Der finanzpolitische Sprecher der CDU-Rathausfraktion, Manuel Köhler, fügt hinzu: „Diese Haushaltsplanung kommt einem vor, wie das Wunschkonzert der Möglichkeiten. Es ist eine ganz einfache Sache: Ich kann nur das Geld ausgeben, was erwirtschaftet wurde. Der Rest ist Augenwischerei und Klientelpolitik, die sich bitter als nicht machbar enthüllen wird.“ Ein Wunschliste mit weit über 200 Millionen Euro Extra-Kosten aufzumachen und Hoffnungen zu schüren, die einfach nicht machbar seien, sei unredlich.  Daniela Georgi befindet: „So sieht definitiv keine seriöse Haushaltsplanung aus! Es gilt im vorhandenen Haushalt strikt abzuwägen, was diese Stadt und deren Bürgerinnen und Bürger wirklich brauchen und dieses dann umzusetzen.“

Beratungen starten 

Die Haushaltsberatungen finden größtenteils im Oktober und November statt. Hierbei werden die Haushalts- und Fachpolitiker:innen sowie die Dezernate zusammenkommen, um alle angemeldeten Posten im Detail zu prüfen. Den Auftakt bilden mehrtägige Haushaltsklausuren der Fraktionen in der Woche nach der Landtagswahl.
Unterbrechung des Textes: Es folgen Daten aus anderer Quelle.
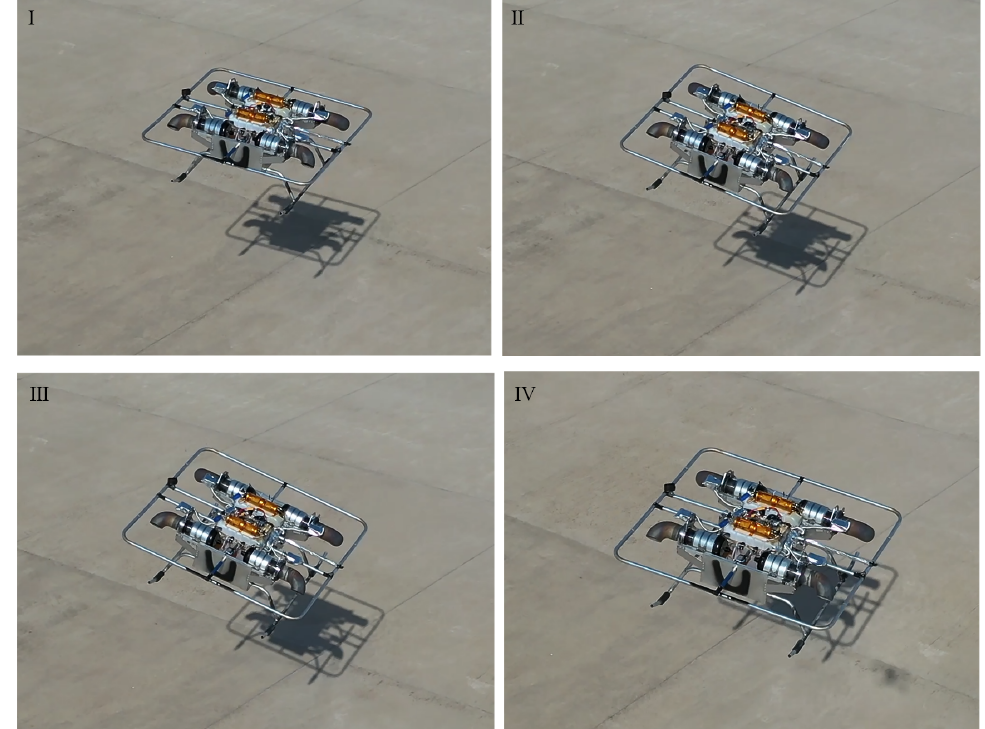
Figure 16. Change in the attitude of the aircraft during the tuning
Im „Finger weg vom Sozialetat“-Demoaufruf heißt es: „Wir erwarten, dass bei notwendigen Haushaltskürzungen der Sozialhaushalt gesondert berücksichtigt wird. Anderenfalls droht das Wegbrechen einer elementaren Säule der Prävention und Sozialen Arbeit in dieser Stadt mit gravierenden Konsequenzen für alle.“

Und: „Unsere Gesellschaft ist ohnehin durch Spannungen geprägt: Pandemiefolgen, Inflation, die Krise am Wohnungsmarkt und reale Einkommensverluste verursachen Zukunftsängste und existenzielle Notlagen. Das Wegbrechen sozialer Sicherungssysteme verstärken diese Belastungen.“

1 response to “Vor der „Finger weg vom Kultur- und Sozialetat“-Demo: Betroffene mobilisieren, Koop beschwichtigt, CDU höhnt

  1. Redet mal jemand davon, dass durch den Verzicht auf die Straßenbahn jährlich 6-8 Mio Euro an Betriebskostenzuschuss mehr auf dem Zettel stehen, als notwendig? Wurde im vergleichbar großen Kiel so ausgerechnet, dort hat deshalb dann sogar die FDP für die Straßenbahn gestimmt. Fast alle vergleichbaren Städte haben sowas, weil es einfach günstiger ist. Cui bono – wer hat in Wiesbaden davon profitiert, dass die Stadt diese Mehrkosten tragen muss?